··· RECORDS
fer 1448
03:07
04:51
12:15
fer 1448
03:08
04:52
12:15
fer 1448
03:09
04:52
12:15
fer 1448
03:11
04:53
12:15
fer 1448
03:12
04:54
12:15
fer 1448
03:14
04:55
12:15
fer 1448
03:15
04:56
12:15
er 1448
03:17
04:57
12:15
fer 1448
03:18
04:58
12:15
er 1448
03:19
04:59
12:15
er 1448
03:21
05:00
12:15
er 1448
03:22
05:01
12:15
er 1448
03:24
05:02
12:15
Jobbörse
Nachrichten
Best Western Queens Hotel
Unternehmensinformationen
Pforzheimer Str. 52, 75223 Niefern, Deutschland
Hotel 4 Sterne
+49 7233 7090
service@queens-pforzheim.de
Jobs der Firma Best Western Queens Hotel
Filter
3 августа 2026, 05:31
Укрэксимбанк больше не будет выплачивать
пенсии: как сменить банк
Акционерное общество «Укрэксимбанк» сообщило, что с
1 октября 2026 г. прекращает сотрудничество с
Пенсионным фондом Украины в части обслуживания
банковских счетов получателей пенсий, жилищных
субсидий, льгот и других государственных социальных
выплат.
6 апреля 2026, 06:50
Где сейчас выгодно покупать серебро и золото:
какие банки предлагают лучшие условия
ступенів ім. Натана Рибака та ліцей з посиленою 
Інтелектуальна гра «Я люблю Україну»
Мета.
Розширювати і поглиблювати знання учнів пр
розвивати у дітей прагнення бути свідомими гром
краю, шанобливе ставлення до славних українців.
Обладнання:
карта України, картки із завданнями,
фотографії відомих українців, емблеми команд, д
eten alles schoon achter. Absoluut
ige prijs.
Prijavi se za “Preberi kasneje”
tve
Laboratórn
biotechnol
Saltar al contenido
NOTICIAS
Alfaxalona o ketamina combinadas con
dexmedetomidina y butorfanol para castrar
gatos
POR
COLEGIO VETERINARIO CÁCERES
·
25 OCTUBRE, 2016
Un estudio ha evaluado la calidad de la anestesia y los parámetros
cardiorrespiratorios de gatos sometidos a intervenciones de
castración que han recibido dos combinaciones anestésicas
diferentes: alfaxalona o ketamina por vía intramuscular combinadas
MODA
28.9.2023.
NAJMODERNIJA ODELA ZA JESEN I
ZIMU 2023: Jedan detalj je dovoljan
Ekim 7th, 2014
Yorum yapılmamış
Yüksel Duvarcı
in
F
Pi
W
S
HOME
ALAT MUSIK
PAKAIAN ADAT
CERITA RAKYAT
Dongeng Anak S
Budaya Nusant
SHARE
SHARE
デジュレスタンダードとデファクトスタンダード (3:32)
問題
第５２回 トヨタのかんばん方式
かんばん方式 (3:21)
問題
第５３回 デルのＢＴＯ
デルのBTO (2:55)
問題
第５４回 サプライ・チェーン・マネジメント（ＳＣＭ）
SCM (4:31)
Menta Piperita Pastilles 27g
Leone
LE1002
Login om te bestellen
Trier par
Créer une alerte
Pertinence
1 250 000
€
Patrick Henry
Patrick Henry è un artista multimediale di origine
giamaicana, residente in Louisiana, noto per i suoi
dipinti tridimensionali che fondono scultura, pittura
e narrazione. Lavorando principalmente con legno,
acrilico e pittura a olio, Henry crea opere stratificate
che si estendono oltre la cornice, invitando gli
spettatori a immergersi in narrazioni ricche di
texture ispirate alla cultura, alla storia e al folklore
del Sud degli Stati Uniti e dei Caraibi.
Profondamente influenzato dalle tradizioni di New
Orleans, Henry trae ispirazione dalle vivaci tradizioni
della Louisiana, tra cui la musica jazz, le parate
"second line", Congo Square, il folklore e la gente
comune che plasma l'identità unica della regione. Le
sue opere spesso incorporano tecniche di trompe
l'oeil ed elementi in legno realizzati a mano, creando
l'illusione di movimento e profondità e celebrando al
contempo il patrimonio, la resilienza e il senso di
······
• WRITTEN TASK
All the entries above need to be reproduced exactly.

• REPLY
fer 1448
03:07
04:51
12:15
fer 1448
03:08
04:52
12:15
fer 1448
03:09
04:52
12:15
fer 1448
03:11
04:53
12:15
fer 1448
03:12
04:54
12:15
fer 1448
03:14
04:55
12:15
fer 1448
03:15
04:56
12:15
er 1448
03:17
04:57
12:15
fer 1448
03:18
04:58
12:15
er 1448
03:19
04:59
12:15
er 1448
03:21
05:00
12:15
er 1448
03:22
05:01
12:15
er 1448
03:24
05:02
12:15
Jobbörse
Nachrichten
Best Western Queens Hotel
Unternehmensinformationen
Pforzheimer Str. 52, 75223 Niefern, Deutschland
Hotel 4 Sterne
+49 7233 7090
service@queens-pforzheim.de
Jobs der Firma Best Western Queens Hotel
Filter
3 августа 2026, 05:31
Укрэксимбанк больше не будет выплачивать
пенсии: как сменить банк
Акционерное общество «Укрэксимбанк» сообщило, что с
1 октября 2026 г. прекращает сотрудничество с
Пенсионным фондом Украины в части обслуживания
банковских счетов получателей пенсий, жилищных
субсидий, льгот и других государственных социальных
выплат.
6 апреля 2026, 06:50
Где сейчас выгодно покупать серебро и золото:
какие банки предлагают лучшие условия
ступенів ім. Натана Рибака та ліцей з посиленою 
Інтелектуальна гра «Я люблю Україну»
Мета.
Розширювати і поглиблювати знання учнів пр
розвивати у дітей прагнення бути свідомими гром
краю, шанобливе ставлення до славних українців.
Обладнання:
карта України, картки із завданнями,
фотографії відомих українців, емблеми команд, д
eten alles schoon achter. Absoluut
ige prijs.
Prijavi se za “Preberi kasneje”
tve
Laboratórn
biotechnol
Saltar al contenido
NOTICIAS
Alfaxalona o ketamina combinadas con
dexmedetomidina y butorfanol para castrar
gatos
POR
COLEGIO VETERINARIO CÁCERES
·
25 OCTUBRE, 2016
Un estudio ha evaluado la calidad de la anestesia y los parámetros
cardiorrespiratorios de gatos sometidos a intervenciones de
castración que han recibido dos combinaciones anestésicas
diferentes: alfaxalona o ketamina por vía intramuscular combinadas
MODA
28.9.2023.
NAJMODERNIJA ODELA ZA JESEN I
ZIMU 2023: Jedan detalj je dovoljan
Ekim 7th, 2014
Yorum yapılmamış
Yüksel Duvarcı
in
F
Pi
W
S
HOME
ALAT MUSIK
PAKAIAN ADAT
CERITA RAKYAT
Dongeng Anak S
Budaya Nusant
SHARE
SHARE
デジュレスタンダードとデファクトスタンダード (3:32)
問題
第５２回 トヨタのかんばん方式
かんばん方式 (3:21)
問題
第５３回 デルのＢＴＯ
デルのBTO (2:55)
問題
第５４回 サプライ・チェーン・マネジメント（ＳＣＭ）
SCM (4:31)
Menta Piperita Pastilles 27g
Leone
LE1002
Login om te bestellen
Trier par
Créer une alerte
Pertinence
1 250 000
€
Patrick Henry
Patrick Henry è un artista multimediale di origine
giamaicana, residente in Louisiana, noto per i suoi
dipinti tridimensionali che fondono scultura, pittura
e narrazione. Lavorando principalmente con legno,
acrilico e pittura a olio, Henry crea opere stratificate
che si estendono oltre la cornice, invitando gli
spettatori a immergersi in narrazioni ricche di
texture ispirate alla cultura, alla storia e al folklore
del Sud degli Stati Uniti e dei Caraibi.
Profondamente influenzato dalle tradizioni di New
Orleans, Henry trae ispirazione dalle vivaci tradizioni
della Louisiana, tra cui la musica jazz, le parate
"second line", Congo Square, il folklore e la gente
comune che plasma l'identità unica della regione. Le
sue opere spesso incorporano tecniche di trompe
l'oeil ed elementi in legno realizzati a mano, creando
l'illusione di movimento e profondità e celebrando al
contempo il patrimonio, la resilienza e il senso di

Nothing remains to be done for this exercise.